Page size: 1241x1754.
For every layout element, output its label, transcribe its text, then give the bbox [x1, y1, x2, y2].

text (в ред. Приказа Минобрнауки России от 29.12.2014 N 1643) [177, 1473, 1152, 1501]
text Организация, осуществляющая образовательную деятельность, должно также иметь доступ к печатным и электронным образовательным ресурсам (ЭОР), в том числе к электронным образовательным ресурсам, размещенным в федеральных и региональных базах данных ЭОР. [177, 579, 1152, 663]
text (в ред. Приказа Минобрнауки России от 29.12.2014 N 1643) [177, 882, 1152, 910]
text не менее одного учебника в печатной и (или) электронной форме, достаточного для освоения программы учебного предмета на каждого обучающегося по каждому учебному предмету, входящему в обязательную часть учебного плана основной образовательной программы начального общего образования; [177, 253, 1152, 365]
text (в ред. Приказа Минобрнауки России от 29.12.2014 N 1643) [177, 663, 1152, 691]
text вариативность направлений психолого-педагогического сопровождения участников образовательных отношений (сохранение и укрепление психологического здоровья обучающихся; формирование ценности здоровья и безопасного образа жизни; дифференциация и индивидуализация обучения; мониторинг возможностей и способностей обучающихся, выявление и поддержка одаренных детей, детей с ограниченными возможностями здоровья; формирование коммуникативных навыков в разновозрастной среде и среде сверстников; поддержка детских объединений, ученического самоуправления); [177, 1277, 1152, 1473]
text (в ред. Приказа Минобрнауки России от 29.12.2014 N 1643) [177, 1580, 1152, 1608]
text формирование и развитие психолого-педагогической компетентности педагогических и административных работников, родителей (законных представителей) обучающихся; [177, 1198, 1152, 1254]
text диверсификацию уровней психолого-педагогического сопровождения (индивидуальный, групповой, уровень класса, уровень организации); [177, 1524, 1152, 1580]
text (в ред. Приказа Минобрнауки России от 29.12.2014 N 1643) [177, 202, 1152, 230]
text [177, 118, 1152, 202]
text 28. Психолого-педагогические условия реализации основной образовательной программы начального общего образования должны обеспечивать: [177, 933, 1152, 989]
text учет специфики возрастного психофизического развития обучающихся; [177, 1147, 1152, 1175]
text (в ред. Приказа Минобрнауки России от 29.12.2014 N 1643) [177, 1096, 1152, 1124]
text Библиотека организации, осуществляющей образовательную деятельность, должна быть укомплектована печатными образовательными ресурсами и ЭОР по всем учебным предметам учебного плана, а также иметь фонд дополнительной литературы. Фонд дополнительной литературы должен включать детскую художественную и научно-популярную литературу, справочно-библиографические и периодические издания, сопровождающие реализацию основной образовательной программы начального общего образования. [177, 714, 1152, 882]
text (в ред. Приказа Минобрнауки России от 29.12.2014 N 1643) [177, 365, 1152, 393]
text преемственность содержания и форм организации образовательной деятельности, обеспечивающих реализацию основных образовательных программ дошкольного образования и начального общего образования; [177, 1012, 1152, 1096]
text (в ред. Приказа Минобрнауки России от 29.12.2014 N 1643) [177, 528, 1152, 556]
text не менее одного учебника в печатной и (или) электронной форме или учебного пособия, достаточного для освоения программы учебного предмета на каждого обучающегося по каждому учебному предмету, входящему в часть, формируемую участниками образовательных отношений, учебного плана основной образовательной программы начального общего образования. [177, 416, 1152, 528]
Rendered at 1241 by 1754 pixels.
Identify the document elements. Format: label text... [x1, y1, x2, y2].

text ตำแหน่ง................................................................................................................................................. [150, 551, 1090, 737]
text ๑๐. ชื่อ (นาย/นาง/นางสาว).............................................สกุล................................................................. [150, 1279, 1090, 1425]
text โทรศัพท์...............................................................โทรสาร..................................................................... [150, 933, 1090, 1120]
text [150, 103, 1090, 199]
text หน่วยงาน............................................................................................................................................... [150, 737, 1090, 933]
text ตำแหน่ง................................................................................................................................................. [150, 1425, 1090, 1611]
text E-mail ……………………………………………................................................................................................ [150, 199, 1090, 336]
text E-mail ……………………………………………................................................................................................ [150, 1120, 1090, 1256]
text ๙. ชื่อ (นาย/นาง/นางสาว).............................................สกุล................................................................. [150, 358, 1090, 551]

## Your assignment
What's wanted is a faithful copy of each entry above.

## Exercise solution
Page size: 1241x1754.
For every layout element, output its label, transcribe its text, then give the bbox [x1, y1, x2, y2].

text (в ред. Приказа Минобрнауки России от 29.12.2014 N 1643) [177, 1473, 1152, 1501]
text Организация, осуществляющая образовательную деятельность, должно также иметь доступ к печатным и электронным образовательным ресурсам (ЭОР), в том числе к электронным образовательным ресурсам, размещенным в федеральных и региональных базах данных ЭОР. [177, 579, 1152, 663]
text (в ред. Приказа Минобрнауки России от 29.12.2014 N 1643) [177, 882, 1152, 910]
text не менее одного учебника в печатной и (или) электронной форме, достаточного для освоения программы учебного предмета на каждого обучающегося по каждому учебному предмету, входящему в обязательную часть учебного плана основной образовательной программы начального общего образования; [177, 253, 1152, 365]
text (в ред. Приказа Минобрнауки России от 29.12.2014 N 1643) [177, 663, 1152, 691]
text вариативность направлений психолого-педагогического сопровождения участников образовательных отношений (сохранение и укрепление психологического здоровья обучающихся; формирование ценности здоровья и безопасного образа жизни; дифференциация и индивидуализация обучения; мониторинг возможностей и способностей обучающихся, выявление и поддержка одаренных детей, детей с ограниченными возможностями здоровья; формирование коммуникативных навыков в разновозрастной среде и среде сверстников; поддержка детских объединений, ученического самоуправления); [177, 1277, 1152, 1473]
text (в ред. Приказа Минобрнауки России от 29.12.2014 N 1643) [177, 1580, 1152, 1608]
text формирование и развитие психолого-педагогической компетентности педагогических и административных работников, родителей (законных представителей) обучающихся; [177, 1198, 1152, 1254]
text диверсификацию уровней психолого-педагогического сопровождения (индивидуальный, групповой, уровень класса, уровень организации); [177, 1524, 1152, 1580]
text (в ред. Приказа Минобрнауки России от 29.12.2014 N 1643) [177, 202, 1152, 230]
text [177, 118, 1152, 202]
text 28. Психолого-педагогические условия реализации основной образовательной программы начального общего образования должны обеспечивать: [177, 933, 1152, 989]
text учет специфики возрастного психофизического развития обучающихся; [177, 1147, 1152, 1175]
text (в ред. Приказа Минобрнауки России от 29.12.2014 N 1643) [177, 1096, 1152, 1124]
text Библиотека организации, осуществляющей образовательную деятельность, должна быть укомплектована печатными образовательными ресурсами и ЭОР по всем учебным предметам учебного плана, а также иметь фонд дополнительной литературы. Фонд дополнительной литературы должен включать детскую художественную и научно-популярную литературу, справочно-библиографические и периодические издания, сопровождающие реализацию основной образовательной программы начального общего образования. [177, 714, 1152, 882]
text (в ред. Приказа Минобрнауки России от 29.12.2014 N 1643) [177, 365, 1152, 393]
text преемственность содержания и форм организации образовательной деятельности, обеспечивающих реализацию основных образовательных программ дошкольного образования и начального общего образования; [177, 1012, 1152, 1096]
text (в ред. Приказа Минобрнауки России от 29.12.2014 N 1643) [177, 528, 1152, 556]
text не менее одного учебника в печатной и (или) электронной форме или учебного пособия, достаточного для освоения программы учебного предмета на каждого обучающегося по каждому учебному предмету, входящему в часть, формируемую участниками образовательных отношений, учебного плана основной образовательной программы начального общего образования. [177, 416, 1152, 528]
Rendered at 1241 by 1754 pixels.
Identify the document elements. Format: label text... [x1, y1, x2, y2].

text ตำแหน่ง................................................................................................................................................. [150, 551, 1090, 737]
text ๑๐. ชื่อ (นาย/นาง/นางสาว).............................................สกุล................................................................. [150, 1279, 1090, 1425]
text โทรศัพท์...............................................................โทรสาร..................................................................... [150, 933, 1090, 1120]
text [150, 103, 1090, 199]
text หน่วยงาน............................................................................................................................................... [150, 737, 1090, 933]
text ตำแหน่ง................................................................................................................................................. [150, 1425, 1090, 1611]
text E-mail ……………………………………………................................................................................................ [150, 199, 1090, 336]
text E-mail ……………………………………………................................................................................................ [150, 1120, 1090, 1256]
text ๙. ชื่อ (นาย/นาง/นางสาว).............................................สกุล................................................................. [150, 358, 1090, 551]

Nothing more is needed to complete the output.